→ **Provided passage**
+ + + + + + +
I am appalled that pseudoscience such as this is occurring at UVA and also appalled that Virginia Magazine would stoop so low as to promote this “research” as a cover story.
Many branches of pseudoscience are latching on to a gross misinterpretation of quantum mechanics as an explanation of their otherwise unscientific claims. But any physicist could point out the fallacies of these arguments and clear misunderstanding of the underlying phenomena. Professor Tucker might just as well rely on invisible unicorns as the mechanism for his research, but if he did, would he be allowed to continue at UVA?
This article and the “research” that it covers degrade the integrity of the University and the magazine and detract from the scientific literacy of the population.
Chris Becke (Darden ’92)
There is an old saying in the legal profession: “When the facts are against you, argue the law. When the law is against you, argue the facts. When the facts and law are against you, pound the table and shout.” There were a number of readers who commented on the “Science of Reincarnation” story online saying, “I am appalled” that this research is being conducted at UVA. That is the sort of statement that die-hard skeptics resort to when they are unable to confront in a substantive way the evidence and the most reasonable explanation that flows from it; typically, they are so dismissive of anything that might challenge their cherished paradigm that they have not even examined the evidence. I am shocked—shocked, I tell you—that anyone would be appalled.
+ + + + + + +
→ **Work instructions**
Reproduce everything in the reader letters on the reincarnation research, from "Many branches of" down to "Becke (Darden ’92)". The lines that come after this text are not needed.

→ **Extracted records**
+ + + + + + +
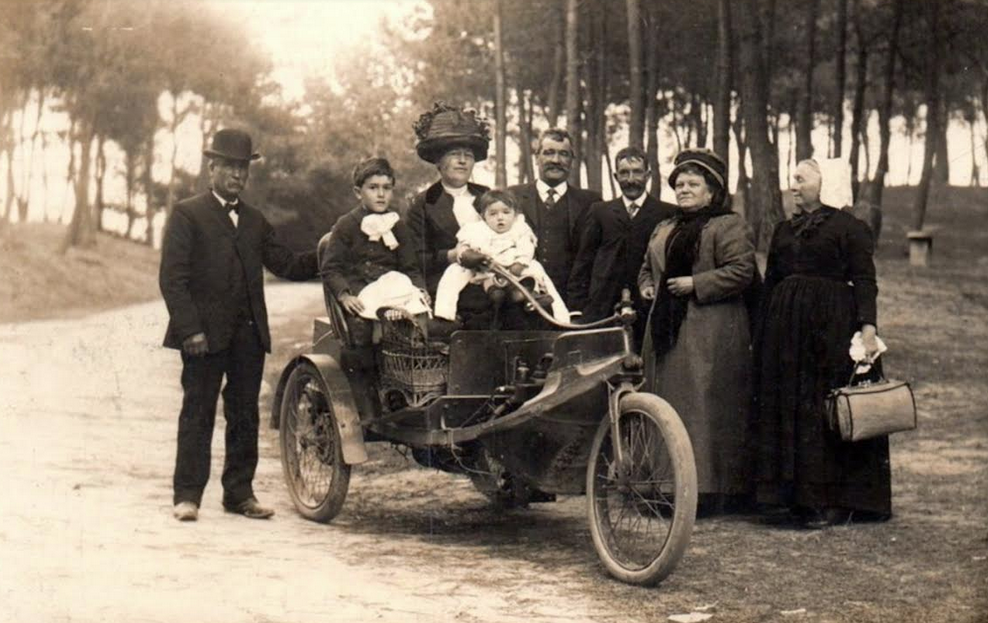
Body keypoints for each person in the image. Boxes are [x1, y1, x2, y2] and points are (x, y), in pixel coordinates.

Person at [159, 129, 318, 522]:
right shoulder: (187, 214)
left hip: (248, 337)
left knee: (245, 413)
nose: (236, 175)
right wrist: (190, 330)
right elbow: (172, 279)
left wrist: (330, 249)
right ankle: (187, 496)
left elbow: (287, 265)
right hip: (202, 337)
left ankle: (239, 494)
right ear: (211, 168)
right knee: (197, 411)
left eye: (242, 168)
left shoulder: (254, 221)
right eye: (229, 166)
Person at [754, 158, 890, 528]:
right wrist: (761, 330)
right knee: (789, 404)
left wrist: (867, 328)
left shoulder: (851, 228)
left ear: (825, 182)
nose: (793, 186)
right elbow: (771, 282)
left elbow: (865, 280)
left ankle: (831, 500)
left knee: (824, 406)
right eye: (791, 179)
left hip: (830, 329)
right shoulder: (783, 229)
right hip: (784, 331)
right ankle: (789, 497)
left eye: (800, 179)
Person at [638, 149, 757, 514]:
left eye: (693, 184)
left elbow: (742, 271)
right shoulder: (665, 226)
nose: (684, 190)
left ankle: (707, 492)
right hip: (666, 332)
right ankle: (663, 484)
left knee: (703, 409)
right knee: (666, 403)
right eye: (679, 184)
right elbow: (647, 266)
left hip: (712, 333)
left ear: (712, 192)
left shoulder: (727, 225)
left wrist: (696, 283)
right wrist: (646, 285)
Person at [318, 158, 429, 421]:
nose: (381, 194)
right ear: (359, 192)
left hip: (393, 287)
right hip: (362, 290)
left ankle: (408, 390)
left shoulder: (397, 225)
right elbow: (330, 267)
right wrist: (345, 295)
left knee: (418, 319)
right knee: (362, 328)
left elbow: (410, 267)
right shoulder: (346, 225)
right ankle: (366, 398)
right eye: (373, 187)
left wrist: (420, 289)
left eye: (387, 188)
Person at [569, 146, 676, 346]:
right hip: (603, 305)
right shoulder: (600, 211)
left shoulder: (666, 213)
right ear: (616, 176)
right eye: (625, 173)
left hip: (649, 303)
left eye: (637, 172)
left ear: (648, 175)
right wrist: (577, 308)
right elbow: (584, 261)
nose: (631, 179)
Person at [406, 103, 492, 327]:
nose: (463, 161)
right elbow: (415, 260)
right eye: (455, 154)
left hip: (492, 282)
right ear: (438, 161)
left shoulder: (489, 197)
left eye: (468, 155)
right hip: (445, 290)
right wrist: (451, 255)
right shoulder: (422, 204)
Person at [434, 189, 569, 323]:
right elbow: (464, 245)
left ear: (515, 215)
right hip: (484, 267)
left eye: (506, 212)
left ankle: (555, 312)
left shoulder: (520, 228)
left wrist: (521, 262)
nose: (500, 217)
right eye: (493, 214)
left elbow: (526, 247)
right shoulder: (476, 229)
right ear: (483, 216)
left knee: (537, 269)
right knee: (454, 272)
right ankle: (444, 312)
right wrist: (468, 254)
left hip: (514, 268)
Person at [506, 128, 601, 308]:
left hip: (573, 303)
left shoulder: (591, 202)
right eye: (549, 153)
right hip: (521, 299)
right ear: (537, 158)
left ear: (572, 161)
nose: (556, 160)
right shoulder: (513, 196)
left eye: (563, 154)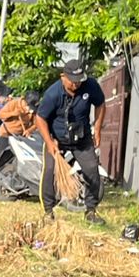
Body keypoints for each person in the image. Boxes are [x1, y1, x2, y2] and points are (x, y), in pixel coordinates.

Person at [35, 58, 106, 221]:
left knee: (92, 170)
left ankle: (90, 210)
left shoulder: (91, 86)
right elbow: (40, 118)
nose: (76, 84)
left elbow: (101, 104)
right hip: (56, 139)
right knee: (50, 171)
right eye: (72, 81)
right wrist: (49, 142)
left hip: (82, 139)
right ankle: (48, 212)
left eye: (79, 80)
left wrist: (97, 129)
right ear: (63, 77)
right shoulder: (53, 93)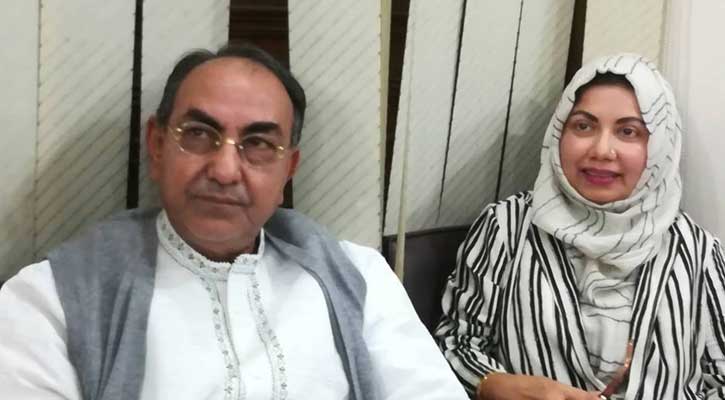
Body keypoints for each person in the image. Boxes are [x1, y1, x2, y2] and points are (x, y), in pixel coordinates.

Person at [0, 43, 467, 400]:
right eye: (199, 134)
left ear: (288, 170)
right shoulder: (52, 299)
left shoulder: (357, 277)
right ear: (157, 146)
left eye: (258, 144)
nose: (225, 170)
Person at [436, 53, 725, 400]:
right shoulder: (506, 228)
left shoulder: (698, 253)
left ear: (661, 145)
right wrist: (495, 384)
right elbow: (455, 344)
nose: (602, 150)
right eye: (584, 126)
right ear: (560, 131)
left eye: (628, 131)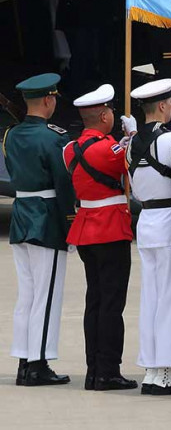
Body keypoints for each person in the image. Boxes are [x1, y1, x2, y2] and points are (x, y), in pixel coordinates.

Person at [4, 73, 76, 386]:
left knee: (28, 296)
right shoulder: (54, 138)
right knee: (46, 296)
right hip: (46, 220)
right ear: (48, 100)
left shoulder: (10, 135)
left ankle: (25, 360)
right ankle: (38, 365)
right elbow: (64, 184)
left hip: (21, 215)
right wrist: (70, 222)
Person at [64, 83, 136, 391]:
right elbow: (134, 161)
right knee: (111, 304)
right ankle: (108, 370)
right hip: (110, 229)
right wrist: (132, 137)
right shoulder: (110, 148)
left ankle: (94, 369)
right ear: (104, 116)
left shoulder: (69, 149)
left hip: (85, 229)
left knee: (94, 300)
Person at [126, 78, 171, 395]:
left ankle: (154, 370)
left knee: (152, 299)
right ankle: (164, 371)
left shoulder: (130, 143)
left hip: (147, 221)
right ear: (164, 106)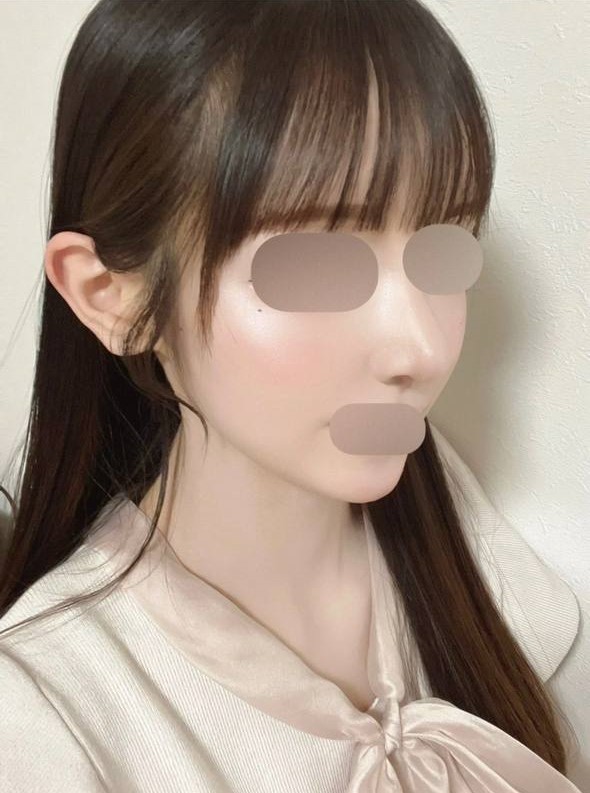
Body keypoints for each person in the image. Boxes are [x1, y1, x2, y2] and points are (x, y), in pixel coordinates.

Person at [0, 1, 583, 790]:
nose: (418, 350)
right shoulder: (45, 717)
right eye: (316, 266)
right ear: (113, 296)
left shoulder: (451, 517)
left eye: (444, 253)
+ + + + + + +
→ **Completed task**
Many branches of pseudoscience are latching on to a gross misinterpretation of quantum mechanics as an explanation of their otherwise unscientific claims. But any physicist could point out the fallacies of these arguments and clear misunderstanding of the underlying phenomena. Professor Tucker might just as well rely on invisible unicorns as the mechanism for his research, but if he did, would he be allowed to continue at UVA?
This article and the “research” that it covers degrade the integrity of the University and the magazine and detract from the scientific literacy of the population.
Chris Becke (Darden ’92)